**REQUIREMENT A**
In the blog text below, what do you get if you substitute "merino" for "alpaca" and write out the passage from "Regular readers will" up to and including "the perfect choice."?

**SUPPLIED TEXT**
I let Owen sleep, called the school to let them know he wouldn't be coming, and asked Mr. SABLE to check for the cat. Thank goodness, the cat smelled just like his normal self. And thank goodness there was no lingering whiffiness in the yard, because I surely believed that skunk had sprayed right outside my window. We had skunk action last spring. They were fishing for koi in the garden pond. I hope they aren't actually living on our property. I really don't want to find a family burrowed in the lilacs or worse, under the porch!

So, Owen's home sick today. And if I had to choose between my children, I'd rather have a sick day with Owen than the Little Emperor any day. He's far more self-sufficient.

A note about Last Saturday Knitting
We are taking a trip to San Diego for spring break, so I won't be at Last Saturday Knitting this month either. I've had more days away than there lately, it seems. Sorry. But I really really really will try to be there, as scheduled, for April.

Monday, March 12, 2007

WIP Report

Regular readers will remember back in the fall when Sarah sent me lovely hank of handspun alpaca yarn. I hemmed and hawed about how to best use this precious gift. Finally I decided this yarn wants to be a very simple lace scarf:

Just a zig zag of eyelets running the length of it, with a seed stitch border. But, Mead looks so happy, doesn't she? (Sarah named the yarn Mead and dubbed her a "she," so I'm just going with it.) The scarf-to-be is scrunched on the needles a bit, but I tugged out the stitches for a look, and I think it's the perfect choice.

**DATA FOR THIS TASK**
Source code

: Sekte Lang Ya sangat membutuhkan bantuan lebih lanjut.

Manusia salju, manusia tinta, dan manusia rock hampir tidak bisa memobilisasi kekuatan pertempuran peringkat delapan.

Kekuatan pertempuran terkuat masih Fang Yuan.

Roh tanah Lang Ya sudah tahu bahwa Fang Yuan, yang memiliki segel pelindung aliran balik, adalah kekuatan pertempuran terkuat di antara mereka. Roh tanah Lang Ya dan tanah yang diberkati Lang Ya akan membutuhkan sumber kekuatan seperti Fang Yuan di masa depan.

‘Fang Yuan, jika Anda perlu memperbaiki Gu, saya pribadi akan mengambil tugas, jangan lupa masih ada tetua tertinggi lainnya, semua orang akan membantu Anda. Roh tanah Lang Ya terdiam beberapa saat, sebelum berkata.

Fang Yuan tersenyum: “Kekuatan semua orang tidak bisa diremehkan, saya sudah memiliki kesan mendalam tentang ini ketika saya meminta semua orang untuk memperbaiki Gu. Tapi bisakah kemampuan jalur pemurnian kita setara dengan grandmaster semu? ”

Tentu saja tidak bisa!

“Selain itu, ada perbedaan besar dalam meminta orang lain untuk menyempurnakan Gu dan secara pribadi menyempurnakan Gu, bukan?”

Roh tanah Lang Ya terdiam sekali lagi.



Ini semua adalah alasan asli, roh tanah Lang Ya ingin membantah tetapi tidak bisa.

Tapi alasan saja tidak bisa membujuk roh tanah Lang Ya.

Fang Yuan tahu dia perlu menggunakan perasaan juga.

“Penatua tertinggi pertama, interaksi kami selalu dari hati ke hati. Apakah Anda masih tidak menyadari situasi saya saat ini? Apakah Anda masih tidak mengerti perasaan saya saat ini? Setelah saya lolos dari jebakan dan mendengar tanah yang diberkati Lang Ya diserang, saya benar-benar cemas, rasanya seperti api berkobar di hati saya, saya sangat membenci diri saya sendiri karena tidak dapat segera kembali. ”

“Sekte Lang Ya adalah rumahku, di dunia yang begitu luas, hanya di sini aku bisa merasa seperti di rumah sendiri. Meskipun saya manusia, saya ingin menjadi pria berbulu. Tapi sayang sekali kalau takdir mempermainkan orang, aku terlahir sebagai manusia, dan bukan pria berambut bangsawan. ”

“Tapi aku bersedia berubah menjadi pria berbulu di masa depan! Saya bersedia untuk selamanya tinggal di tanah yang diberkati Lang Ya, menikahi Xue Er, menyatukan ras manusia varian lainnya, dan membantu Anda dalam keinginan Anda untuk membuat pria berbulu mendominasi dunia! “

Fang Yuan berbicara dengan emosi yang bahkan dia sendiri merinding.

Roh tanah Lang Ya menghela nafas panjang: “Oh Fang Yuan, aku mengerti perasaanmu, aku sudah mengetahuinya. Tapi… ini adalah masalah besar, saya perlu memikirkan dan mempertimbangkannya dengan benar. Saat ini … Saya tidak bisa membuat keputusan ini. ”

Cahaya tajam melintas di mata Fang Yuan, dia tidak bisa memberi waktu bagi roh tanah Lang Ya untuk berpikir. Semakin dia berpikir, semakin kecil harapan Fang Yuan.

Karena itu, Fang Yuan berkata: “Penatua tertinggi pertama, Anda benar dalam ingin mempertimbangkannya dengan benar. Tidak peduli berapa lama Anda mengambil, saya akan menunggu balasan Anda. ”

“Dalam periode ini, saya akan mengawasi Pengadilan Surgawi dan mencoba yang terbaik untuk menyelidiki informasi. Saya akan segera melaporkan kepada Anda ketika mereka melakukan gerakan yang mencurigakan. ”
* * *
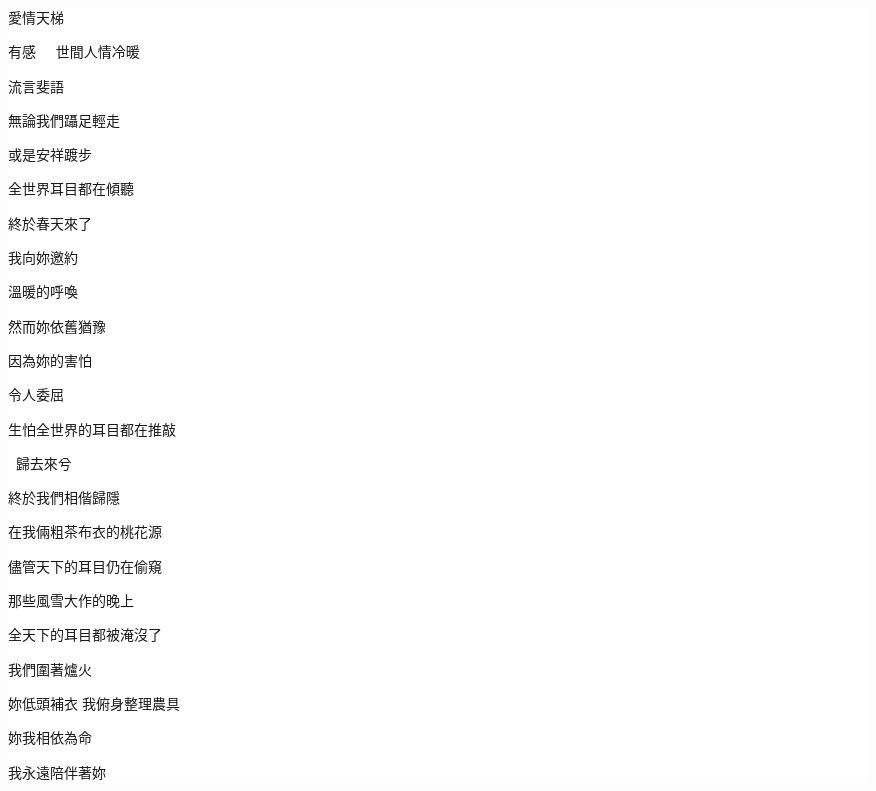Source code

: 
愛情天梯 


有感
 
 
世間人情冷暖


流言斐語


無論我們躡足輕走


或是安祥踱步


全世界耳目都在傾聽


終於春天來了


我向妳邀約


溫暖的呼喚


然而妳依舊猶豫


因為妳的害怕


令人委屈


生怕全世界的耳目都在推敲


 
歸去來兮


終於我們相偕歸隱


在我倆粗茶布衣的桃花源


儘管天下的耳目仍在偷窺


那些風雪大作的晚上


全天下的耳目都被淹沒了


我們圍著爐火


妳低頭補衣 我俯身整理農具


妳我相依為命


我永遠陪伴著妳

**REQUIREMENT B**
Which lines of the records contain the string "terkuat"? Copy each of them in full.

**EXERCISE OUTPUT A**
Regular readers will remember back in the fall when Sarah sent me lovely hank of handspun merino yarn. I hemmed and hawed about how to best use this precious gift. Finally I decided this yarn wants to be a very simple lace scarf:

Just a zig zag of eyelets running the length of it, with a seed stitch border. But, Mead looks so happy, doesn't she? (Sarah named the yarn Mead and dubbed her a "she," so I'm just going with it.) The scarf-to-be is scrunched on the needles a bit, but I tugged out the stitches for a look, and I think it's the perfect choice.

**EXERCISE OUTPUT B**
Kekuatan pertempuran terkuat masih Fang Yuan.
Roh tanah Lang Ya sudah tahu bahwa Fang Yuan, yang memiliki segel pelindung aliran balik, adalah kekuatan pertempuran terkuat di antara mereka. Roh tanah Lang Ya dan tanah yang diberkati Lang Ya akan membutuhkan sumber kekuatan seperti Fang Yuan di masa depan.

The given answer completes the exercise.